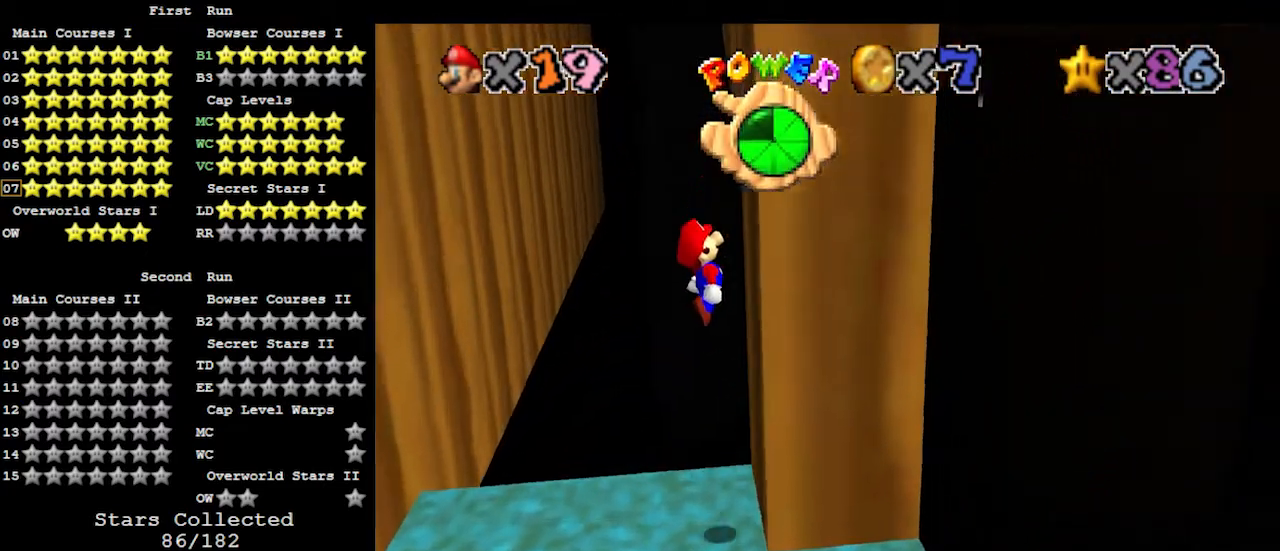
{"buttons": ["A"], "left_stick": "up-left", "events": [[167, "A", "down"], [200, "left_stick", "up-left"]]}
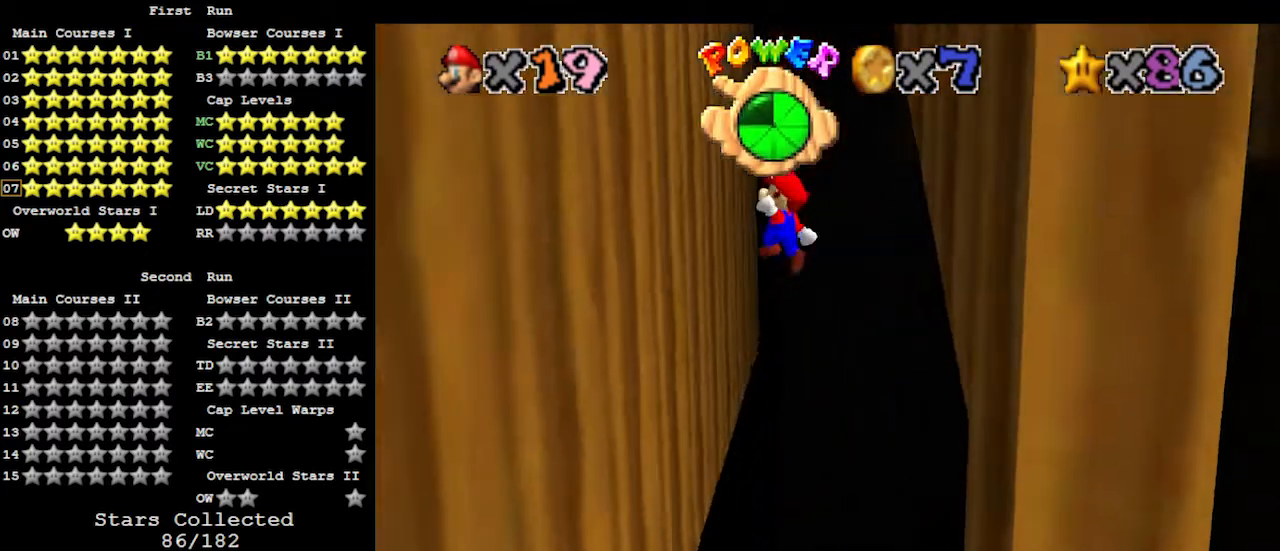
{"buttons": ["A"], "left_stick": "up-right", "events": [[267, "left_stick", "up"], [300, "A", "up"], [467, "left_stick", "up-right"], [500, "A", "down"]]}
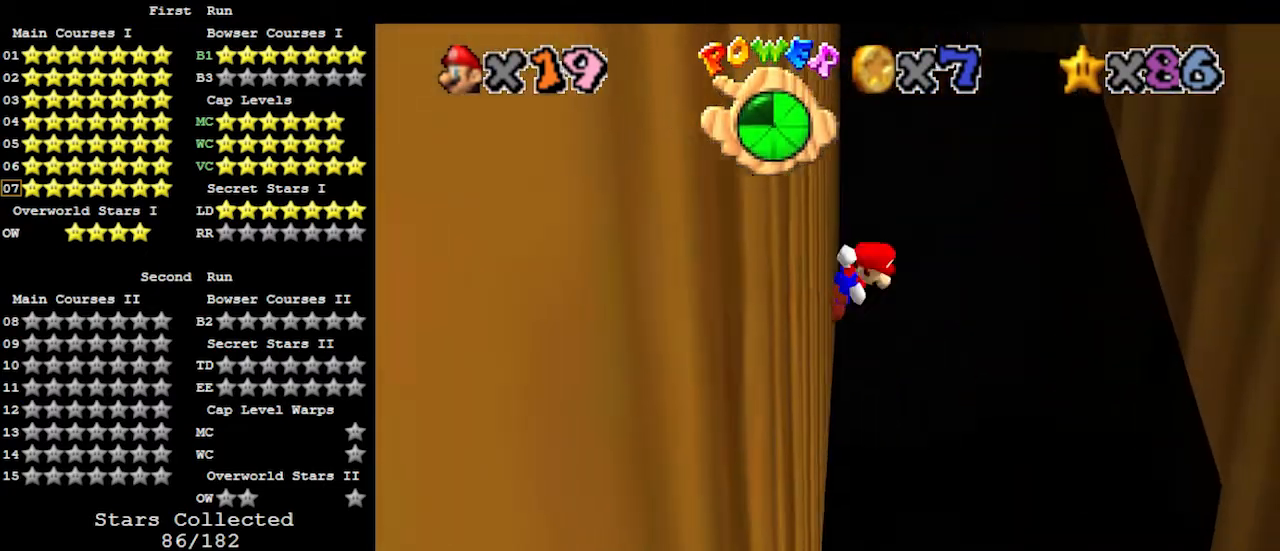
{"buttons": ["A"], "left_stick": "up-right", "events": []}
****************************************
* [WORK TASK]: Restate every line above word for word. Do not carry over the images.

* [RESPONSE AREA]:
{"buttons": ["A"], "left_stick": "up-left", "events": [[167, "A", "down"], [200, "left_stick", "up-left"]]}
{"buttons": ["A"], "left_stick": "up-right", "events": [[267, "left_stick", "up"], [300, "A", "up"], [467, "left_stick", "up-right"], [500, "A", "down"]]}
{"buttons": ["A"], "left_stick": "up-right", "events": []}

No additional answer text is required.